-- Task objective --
Nothing in the records may be dropped. Retype them all exactly.

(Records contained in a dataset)
■ ■ ■ ■ ■ ■ ■

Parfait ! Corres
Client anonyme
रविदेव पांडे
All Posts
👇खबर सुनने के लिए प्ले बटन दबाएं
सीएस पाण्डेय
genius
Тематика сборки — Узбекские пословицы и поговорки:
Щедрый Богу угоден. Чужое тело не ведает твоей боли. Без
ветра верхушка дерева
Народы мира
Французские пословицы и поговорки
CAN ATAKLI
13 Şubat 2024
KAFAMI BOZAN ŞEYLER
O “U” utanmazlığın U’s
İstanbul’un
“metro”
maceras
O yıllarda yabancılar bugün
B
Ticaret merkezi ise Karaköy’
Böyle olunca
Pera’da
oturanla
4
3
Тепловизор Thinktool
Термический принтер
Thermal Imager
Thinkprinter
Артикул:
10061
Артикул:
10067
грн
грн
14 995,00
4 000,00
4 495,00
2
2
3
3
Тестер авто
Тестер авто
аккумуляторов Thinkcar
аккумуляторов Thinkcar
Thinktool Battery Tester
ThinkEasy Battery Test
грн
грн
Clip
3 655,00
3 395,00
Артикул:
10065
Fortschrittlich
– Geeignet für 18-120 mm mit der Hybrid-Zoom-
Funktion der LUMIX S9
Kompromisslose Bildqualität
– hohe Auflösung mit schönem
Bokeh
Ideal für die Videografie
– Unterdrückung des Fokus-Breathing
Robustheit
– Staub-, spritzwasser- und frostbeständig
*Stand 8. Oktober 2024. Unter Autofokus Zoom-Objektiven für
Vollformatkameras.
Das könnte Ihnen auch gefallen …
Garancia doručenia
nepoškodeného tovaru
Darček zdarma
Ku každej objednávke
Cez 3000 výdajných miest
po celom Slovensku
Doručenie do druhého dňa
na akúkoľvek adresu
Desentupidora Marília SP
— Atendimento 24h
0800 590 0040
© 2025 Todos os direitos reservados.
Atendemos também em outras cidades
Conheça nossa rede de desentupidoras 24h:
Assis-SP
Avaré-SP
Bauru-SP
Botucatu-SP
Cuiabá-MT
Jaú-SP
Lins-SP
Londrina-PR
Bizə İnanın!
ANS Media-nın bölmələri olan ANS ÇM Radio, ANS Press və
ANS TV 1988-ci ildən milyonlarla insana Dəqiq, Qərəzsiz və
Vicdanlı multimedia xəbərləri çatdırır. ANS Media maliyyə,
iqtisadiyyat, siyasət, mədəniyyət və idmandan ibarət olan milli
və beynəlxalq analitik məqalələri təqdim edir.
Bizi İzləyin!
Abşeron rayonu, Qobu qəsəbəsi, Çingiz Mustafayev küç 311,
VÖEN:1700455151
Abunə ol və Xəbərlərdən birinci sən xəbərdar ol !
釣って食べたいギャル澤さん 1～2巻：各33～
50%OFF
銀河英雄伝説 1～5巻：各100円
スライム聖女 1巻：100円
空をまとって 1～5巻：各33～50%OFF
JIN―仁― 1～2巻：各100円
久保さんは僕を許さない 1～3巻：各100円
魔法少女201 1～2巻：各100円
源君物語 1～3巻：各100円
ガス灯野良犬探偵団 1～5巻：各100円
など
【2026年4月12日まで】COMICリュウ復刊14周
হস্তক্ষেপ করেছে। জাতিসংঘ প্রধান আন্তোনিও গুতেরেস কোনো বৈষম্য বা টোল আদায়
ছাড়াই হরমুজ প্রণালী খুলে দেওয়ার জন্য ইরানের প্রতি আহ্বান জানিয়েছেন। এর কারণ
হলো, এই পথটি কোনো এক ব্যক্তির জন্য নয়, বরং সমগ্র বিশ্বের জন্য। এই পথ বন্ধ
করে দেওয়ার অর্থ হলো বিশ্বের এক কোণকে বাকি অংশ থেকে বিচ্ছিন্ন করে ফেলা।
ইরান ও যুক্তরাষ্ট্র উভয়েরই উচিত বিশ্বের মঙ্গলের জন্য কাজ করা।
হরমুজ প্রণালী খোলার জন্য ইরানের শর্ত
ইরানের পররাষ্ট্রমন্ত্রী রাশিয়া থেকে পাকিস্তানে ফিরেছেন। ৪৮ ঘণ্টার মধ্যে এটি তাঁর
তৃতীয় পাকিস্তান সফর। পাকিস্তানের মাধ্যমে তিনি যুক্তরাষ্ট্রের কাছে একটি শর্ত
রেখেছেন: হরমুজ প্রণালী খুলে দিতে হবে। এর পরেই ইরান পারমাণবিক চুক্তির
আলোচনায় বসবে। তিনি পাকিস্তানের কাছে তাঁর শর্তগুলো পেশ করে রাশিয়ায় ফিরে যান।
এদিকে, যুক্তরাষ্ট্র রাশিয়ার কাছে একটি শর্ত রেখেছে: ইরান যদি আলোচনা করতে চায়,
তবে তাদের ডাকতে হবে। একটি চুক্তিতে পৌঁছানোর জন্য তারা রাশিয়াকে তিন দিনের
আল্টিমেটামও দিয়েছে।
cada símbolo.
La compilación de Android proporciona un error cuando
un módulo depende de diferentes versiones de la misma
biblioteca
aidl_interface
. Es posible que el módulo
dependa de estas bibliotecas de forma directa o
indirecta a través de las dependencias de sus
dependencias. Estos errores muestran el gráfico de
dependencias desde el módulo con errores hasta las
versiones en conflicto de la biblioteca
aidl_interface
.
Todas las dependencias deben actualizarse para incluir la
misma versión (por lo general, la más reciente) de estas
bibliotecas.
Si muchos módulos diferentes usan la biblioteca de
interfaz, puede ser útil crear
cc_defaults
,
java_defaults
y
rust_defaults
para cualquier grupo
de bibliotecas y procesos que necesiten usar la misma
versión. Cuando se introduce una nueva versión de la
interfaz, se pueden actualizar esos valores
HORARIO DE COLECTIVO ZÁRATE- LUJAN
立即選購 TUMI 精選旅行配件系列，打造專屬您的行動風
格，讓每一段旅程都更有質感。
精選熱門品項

■ ■ ■ ■ ■ ■ ■

-- Problem solution --
Parfait ! Corres
Client anonyme
रविदेव पांडे
All Posts
👇खबर सुनने के लिए प्ले बटन दबाएं
सीएस पाण्डेय
genius
Тематика сборки — Узбекские пословицы и поговорки:
Щедрый Богу угоден. Чужое тело не ведает твоей боли. Без
ветра верхушка дерева
Народы мира
Французские пословицы и поговорки
CAN ATAKLI
13 Şubat 2024
KAFAMI BOZAN ŞEYLER
O “U” utanmazlığın U’s
İstanbul’un
“metro”
maceras
O yıllarda yabancılar bugün
B
Ticaret merkezi ise Karaköy’
Böyle olunca
Pera’da
oturanla
4
3
Тепловизор Thinktool
Термический принтер
Thermal Imager
Thinkprinter
Артикул:
10061
Артикул:
10067
грн
грн
14 995,00
4 000,00
4 495,00
2
2
3
3
Тестер авто
Тестер авто
аккумуляторов Thinkcar
аккумуляторов Thinkcar
Thinktool Battery Tester
ThinkEasy Battery Test
грн
грн
Clip
3 655,00
3 395,00
Артикул:
10065
Fortschrittlich
– Geeignet für 18-120 mm mit der Hybrid-Zoom-
Funktion der LUMIX S9
Kompromisslose Bildqualität
– hohe Auflösung mit schönem
Bokeh
Ideal für die Videografie
– Unterdrückung des Fokus-Breathing
Robustheit
– Staub-, spritzwasser- und frostbeständig
*Stand 8. Oktober 2024. Unter Autofokus Zoom-Objektiven für
Vollformatkameras.
Das könnte Ihnen auch gefallen …
Garancia doručenia
nepoškodeného tovaru
Darček zdarma
Ku každej objednávke
Cez 3000 výdajných miest
po celom Slovensku
Doručenie do druhého dňa
na akúkoľvek adresu
Desentupidora Marília SP
— Atendimento 24h
0800 590 0040
© 2025 Todos os direitos reservados.
Atendemos também em outras cidades
Conheça nossa rede de desentupidoras 24h:
Assis-SP
Avaré-SP
Bauru-SP
Botucatu-SP
Cuiabá-MT
Jaú-SP
Lins-SP
Londrina-PR
Bizə İnanın!
ANS Media-nın bölmələri olan ANS ÇM Radio, ANS Press və
ANS TV 1988-ci ildən milyonlarla insana Dəqiq, Qərəzsiz və
Vicdanlı multimedia xəbərləri çatdırır. ANS Media maliyyə,
iqtisadiyyat, siyasət, mədəniyyət və idmandan ibarət olan milli
və beynəlxalq analitik məqalələri təqdim edir.
Bizi İzləyin!
Abşeron rayonu, Qobu qəsəbəsi, Çingiz Mustafayev küç 311,
VÖEN:1700455151
Abunə ol və Xəbərlərdən birinci sən xəbərdar ol !
釣って食べたいギャル澤さん 1～2巻：各33～
50%OFF
銀河英雄伝説 1～5巻：各100円
スライム聖女 1巻：100円
空をまとって 1～5巻：各33～50%OFF
JIN―仁― 1～2巻：各100円
久保さんは僕を許さない 1～3巻：各100円
魔法少女201 1～2巻：各100円
源君物語 1～3巻：各100円
ガス灯野良犬探偵団 1～5巻：各100円
など
【2026年4月12日まで】COMICリュウ復刊14周
হস্তক্ষেপ করেছে। জাতিসংঘ প্রধান আন্তোনিও গুতেরেস কোনো বৈষম্য বা টোল আদায়
ছাড়াই হরমুজ প্রণালী খুলে দেওয়ার জন্য ইরানের প্রতি আহ্বান জানিয়েছেন। এর কারণ
হলো, এই পথটি কোনো এক ব্যক্তির জন্য নয়, বরং সমগ্র বিশ্বের জন্য। এই পথ বন্ধ
করে দেওয়ার অর্থ হলো বিশ্বের এক কোণকে বাকি অংশ থেকে বিচ্ছিন্ন করে ফেলা।
ইরান ও যুক্তরাষ্ট্র উভয়েরই উচিত বিশ্বের মঙ্গলের জন্য কাজ করা।
হরমুজ প্রণালী খোলার জন্য ইরানের শর্ত
ইরানের পররাষ্ট্রমন্ত্রী রাশিয়া থেকে পাকিস্তানে ফিরেছেন। ৪৮ ঘণ্টার মধ্যে এটি তাঁর
তৃতীয় পাকিস্তান সফর। পাকিস্তানের মাধ্যমে তিনি যুক্তরাষ্ট্রের কাছে একটি শর্ত
রেখেছেন: হরমুজ প্রণালী খুলে দিতে হবে। এর পরেই ইরান পারমাণবিক চুক্তির
আলোচনায় বসবে। তিনি পাকিস্তানের কাছে তাঁর শর্তগুলো পেশ করে রাশিয়ায় ফিরে যান।
এদিকে, যুক্তরাষ্ট্র রাশিয়ার কাছে একটি শর্ত রেখেছে: ইরান যদি আলোচনা করতে চায়,
তবে তাদের ডাকতে হবে। একটি চুক্তিতে পৌঁছানোর জন্য তারা রাশিয়াকে তিন দিনের
আল্টিমেটামও দিয়েছে।
cada símbolo.
La compilación de Android proporciona un error cuando
un módulo depende de diferentes versiones de la misma
biblioteca
aidl_interface
. Es posible que el módulo
dependa de estas bibliotecas de forma directa o
indirecta a través de las dependencias de sus
dependencias. Estos errores muestran el gráfico de
dependencias desde el módulo con errores hasta las
versiones en conflicto de la biblioteca
aidl_interface
.
Todas las dependencias deben actualizarse para incluir la
misma versión (por lo general, la más reciente) de estas
bibliotecas.
Si muchos módulos diferentes usan la biblioteca de
interfaz, puede ser útil crear
cc_defaults
,
java_defaults
y
rust_defaults
para cualquier grupo
de bibliotecas y procesos que necesiten usar la misma
versión. Cuando se introduce una nueva versión de la
interfaz, se pueden actualizar esos valores
HORARIO DE COLECTIVO ZÁRATE- LUJAN
立即選購 TUMI 精選旅行配件系列，打造專屬您的行動風
格，讓每一段旅程都更有質感。
精選熱門品項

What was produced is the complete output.